The output of the evaluation step is a set of .zarr files. Example:

AtmoRep data interface

The read_atmorep_data.py package contains all the functionalities to read the AtmoRep data. The output of read_data is a set of xarrays.

from utils.read_atmorep_data import HandleAtmoRepData

ar_data    = HandleAtmoRepData(model_id, input_dir)
da_target  = ar_data.read_data(field, "target", ml = levels)
da_pred    = ar_data.read_data(field, "pred"  , ml = levels)

the output is interfaced with the metrics.py package, which contains a set of common metrics to evaluate the model performance.

from utils.metrics import Scores, calc_scores_item
metrics   = ["rmse", "acc", "l1", "bias"]
atmorep_scores = calc_scores_item(da_pred, da_target, metrics, avg = ["lat", "lon"])
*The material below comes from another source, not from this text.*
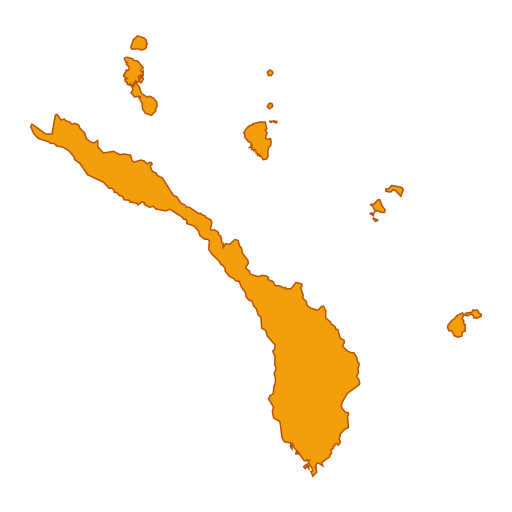 the district of Namatanai District, New Ireland, Papua New Guinea
{"feature_id": "67681753B4611744074236", "entity_name": "Namatanai District", "entity_type": "district", "adm_level": 2, "iso_a3": "PNG", "parent_name": "Papua New Guinea", "parent_adm1": "New Ireland", "projection": "albers", "projection_center": [152.429, -3.72], "detail": "fine", "context": "isolated", "style": "filled", "palette": "amber", "viewbox_px": 512, "rotation_deg": 0, "n_neighbors": 0, "source": "geoboundaries", "source_scale": "gbopen_adm2", "svg_char_len": 6027}
<svg xmlns="http://www.w3.org/2000/svg" viewBox="0 0 512 512"><path d="M30.7,126.7L33.8,133.8L38.2,138.4L49.3,142.0L50.3,143.3L53.4,143.4L55.8,144.6L56.2,146.0L62.7,147.0L69.1,151.0L74.3,157.3L74.5,159.4L80.1,163.6L87.6,174.8L103.2,182.1L109.5,188.5L111.4,188.0L114.0,190.2L114.3,192.2L116.8,192.5L119.4,195.7L122.3,196.1L124.2,199.8L129.2,200.2L129.7,202.0L136.7,203.2L137.9,205.0L142.1,201.8L144.5,202.7L144.2,204.2L145.5,205.1L149.7,207.3L153.1,206.3L155.8,209.0L165.9,210.9L169.9,209.3L181.6,216.7L183.7,219.2L185.6,219.3L186.9,221.3L186.6,223.5L194.0,226.0L198.6,231.2L199.8,235.4L204.5,239.2L207.8,239.3L209.4,241.1L208.7,249.1L211.8,254.1L219.4,261.5L220.8,264.4L223.0,265.5L225.1,268.5L225.2,271.2L229.4,276.3L234.2,278.9L235.6,280.8L239.2,281.5L241.5,287.3L245.4,292.5L246.0,296.6L249.0,300.2L251.9,301.1L253.5,305.9L256.2,308.5L258.4,315.3L260.9,317.1L261.6,328.1L265.7,330.5L267.3,336.0L275.3,345.3L274.4,349.3L272.7,351.2L275.1,356.7L274.6,364.5L276.3,368.1L274.2,373.7L275.5,379.0L275.2,383.5L274.0,386.0L273.2,393.6L270.0,395.7L268.5,398.9L273.5,407.1L272.3,411.3L273.7,418.2L279.3,421.1L280.1,422.7L282.0,437.7L283.7,441.0L285.4,442.2L292.1,443.0L294.6,448.3L298.2,452.3L296.2,452.0L295.8,454.0L299.1,453.7L304.2,460.7L306.1,461.1L307.3,459.7L308.3,461.1L309.1,460.6L308.2,462.3L312.3,468.9L312.6,471.1L310.9,471.6L312.9,476.2L316.7,472.1L316.3,468.4L314.9,467.3L316.3,466.5L315.9,464.3L318.2,463.0L322.8,465.8L321.5,462.6L329.7,456.9L330.0,454.6L331.7,453.3L330.8,449.7L333.4,448.6L333.3,446.5L334.6,446.1L335.0,444.3L337.0,443.5L338.0,445.1L339.6,443.7L340.3,441.5L339.1,439.4L340.6,433.7L344.1,429.8L348.4,427.4L347.6,416.9L348.7,413.7L348.1,412.6L345.4,412.4L342.7,408.9L341.3,406.5L341.8,403.0L347.3,393.4L358.8,385.1L359.8,383.5L358.9,379.7L356.5,376.2L358.5,373.0L358.0,368.5L359.3,363.9L357.3,360.8L356.9,357.5L353.7,352.7L351.1,352.7L347.3,350.9L343.2,346.9L342.7,345.2L344.4,342.6L344.1,340.4L340.1,338.0L337.8,329.5L336.0,329.4L334.9,326.5L331.1,323.9L330.4,321.9L325.6,317.8L325.8,310.9L323.6,306.2L321.3,306.5L318.5,309.8L317.0,310.1L310.3,307.9L307.3,305.7L306.2,301.2L302.6,298.0L303.2,295.4L300.6,287.4L302.0,286.0L301.7,284.0L296.0,282.4L291.3,288.5L286.7,289.0L285.4,287.3L284.0,288.1L279.5,285.8L275.2,285.7L273.2,281.7L268.0,279.5L268.5,277.6L266.6,276.0L262.4,275.3L258.1,276.7L249.9,273.9L249.6,271.3L245.4,268.0L248.4,263.2L247.8,260.2L242.5,253.2L241.6,248.3L239.8,246.2L238.0,240.4L234.9,239.5L229.7,244.3L225.4,243.7L224.1,246.2L222.9,247.7L223.3,243.6L221.7,242.1L220.8,236.2L218.6,234.5L218.4,232.4L214.3,229.7L212.1,230.4L210.3,229.3L211.9,222.8L210.7,219.8L206.0,217.4L204.6,215.4L203.1,215.4L200.3,213.2L198.8,213.7L189.3,207.2L186.9,207.2L184.1,204.5L181.0,203.3L176.9,196.8L173.4,195.3L162.4,178.0L157.4,175.5L155.8,172.6L153.6,172.2L151.6,170.1L150.3,165.9L152.1,164.3L151.5,162.6L149.7,162.3L147.2,164.0L143.7,160.7L140.8,160.1L133.9,162.1L132.0,160.5L130.6,155.2L124.1,154.0L119.9,154.8L113.7,151.4L103.4,152.9L97.8,146.7L97.7,140.5L94.1,142.9L90.3,141.9L86.3,138.5L84.7,132.9L80.0,128.4L78.6,124.8L74.8,123.3L71.8,124.3L69.9,122.0L66.3,121.0L64.1,119.0L61.1,120.0L57.1,114.4L55.4,115.1L51.9,134.2L45.6,133.9L32.0,124.1L30.7,126.7ZM265.2,122.1L259.8,122.0L252.9,123.8L253.0,124.7L249.6,125.6L247.1,127.8L243.6,132.9L244.7,133.9L244.9,137.2L248.0,141.3L251.3,142.8L251.0,144.5L252.0,144.9L249.5,147.5L252.3,147.2L251.5,149.6L253.8,149.6L254.0,150.8L254.6,149.7L255.7,150.1L256.1,153.3L257.8,153.7L257.5,155.4L259.6,154.7L259.6,156.2L260.5,155.9L263.4,159.7L266.4,159.1L268.1,156.5L267.8,151.7L268.6,147.9L270.8,145.2L271.1,142.0L270.7,139.0L269.7,138.4L267.4,139.7L265.5,137.6L267.2,132.9L265.1,129.9L266.8,128.9L265.2,122.1ZM127.6,57.3L125.0,57.7L124.3,59.0L126.0,62.3L127.4,62.3L126.3,64.1L129.4,67.5L128.1,70.4L126.1,70.0L126.3,71.6L125.1,72.3L125.0,74.3L123.8,74.6L123.5,76.2L127.2,78.6L124.9,79.1L125.2,81.3L127.4,82.7L127.2,84.1L129.2,85.2L130.2,83.7L131.2,86.1L132.4,84.5L133.7,84.7L134.4,82.3L135.8,82.3L135.6,80.9L137.8,82.5L138.9,80.9L140.5,82.8L141.5,82.4L143.3,79.2L142.8,77.5L140.1,77.9L139.1,79.9L138.3,77.1L138.9,75.7L140.4,76.4L141.2,74.2L140.9,76.4L143.1,75.8L143.2,70.9L141.8,72.1L140.9,70.9L141.1,69.5L143.3,67.9L137.7,61.0L133.8,60.5L133.2,59.0L127.6,57.3ZM136.2,83.2L134.6,83.5L134.0,85.9L132.3,86.3L132.8,90.1L130.9,92.7L134.6,96.9L138.9,96.2L139.1,97.9L140.1,97.0L140.4,100.7L142.0,102.6L142.5,108.9L145.3,113.1L151.4,115.4L155.8,110.8L155.6,108.9L157.1,106.4L156.7,101.9L153.6,98.2L149.9,96.2L147.4,97.1L142.6,94.3L140.8,92.0L139.6,87.3L136.2,83.2ZM465.1,331.2L465.2,324.6L463.8,323.8L463.7,320.6L462.0,318.7L463.5,315.6L462.6,312.9L456.8,315.7L454.2,319.1L452.0,320.2L448.1,325.0L447.5,327.2L448.9,330.8L451.5,330.7L454.4,335.8L458.1,337.2L462.0,335.9L462.2,332.2L465.1,331.2ZM144.4,38.2L137.7,35.8L133.5,39.5L130.8,47.1L131.6,49.2L137.7,48.8L142.0,50.0L145.2,48.9L146.3,47.2L146.0,45.4L147.2,44.4L146.1,40.1L144.4,38.2ZM382.3,206.2L379.8,199.8L378.1,199.6L373.6,204.4L371.2,204.1L370.5,204.9L372.4,205.8L375.4,211.5L378.2,210.5L380.4,212.3L384.5,212.5L385.2,209.9L382.3,206.2ZM401.7,187.4L391.7,185.4L388.3,189.1L385.8,189.0L385.8,191.2L389.2,192.0L391.1,191.8L392.7,190.0L395.2,190.3L400.9,196.3L403.3,189.6L401.7,187.4ZM474.0,310.5L473.1,309.8L471.8,312.3L466.3,313.0L464.1,314.7L467.2,315.9L471.1,314.2L473.1,315.3L473.7,317.9L474.9,317.4L476.4,318.5L481.1,316.3L481.3,314.2L478.8,313.2L478.2,310.8L476.6,309.9L474.0,310.5ZM268.5,75.6L271.5,75.4L272.9,73.1L272.3,71.3L269.9,69.9L267.3,72.1L268.5,75.6ZM269.3,108.8L272.6,106.7L272.3,104.0L270.7,103.1L269.0,103.6L267.2,106.4L269.3,108.8ZM308.8,466.3L307.0,464.0L303.6,466.7L305.2,468.6L307.0,466.4L308.9,468.8L308.8,466.3ZM373.3,215.8L374.0,212.6L373.0,213.7L371.4,212.9L370.3,213.6L373.3,215.8ZM377.7,220.1L373.7,218.1L373.0,218.8L375.7,221.5L377.7,220.1ZM292.1,449.0L292.2,446.5L290.7,444.3L290.3,446.4L292.1,449.0ZM276.9,121.6L273.6,120.8L272.4,121.4L276.3,122.9L276.9,121.6ZM271.2,122.3L271.1,121.2L269.8,121.2L270.0,121.9L271.2,122.3Z" fill="#f59e0b" stroke="#b45309" stroke-width="1.5"/></svg>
in this case the scores will be averaged over latitude and longitude. Please use avg = None to avoid averaging or avg = all if you want to average over all dimensions.

Applications

Here below you can find a brief description of the examples available for each application. This is a WIP and new use cases will be added shortly.

Training protocol

This package, contained within the trainings folder contains a plotting routine to inspect your trainings. It supports the computation of all the metrics defined within metrics:

Weather forecasting

The forecasting analysis is in the forecasting folder. This is intended to be an example of how to compare AtmoRep data -- computed with the global_forecasting option in evaluate.py -- against e.g. PanguWeather data obtained with the ai-models interface provided by ECMWF.

Attention

The folder attention contains the code to inspect the attention scores. The values can be obtained by setting attention = True at evaluation stage in evaluate.py. The code 'plot_attention.py' plots the attention maps from the *_attention.zarr file.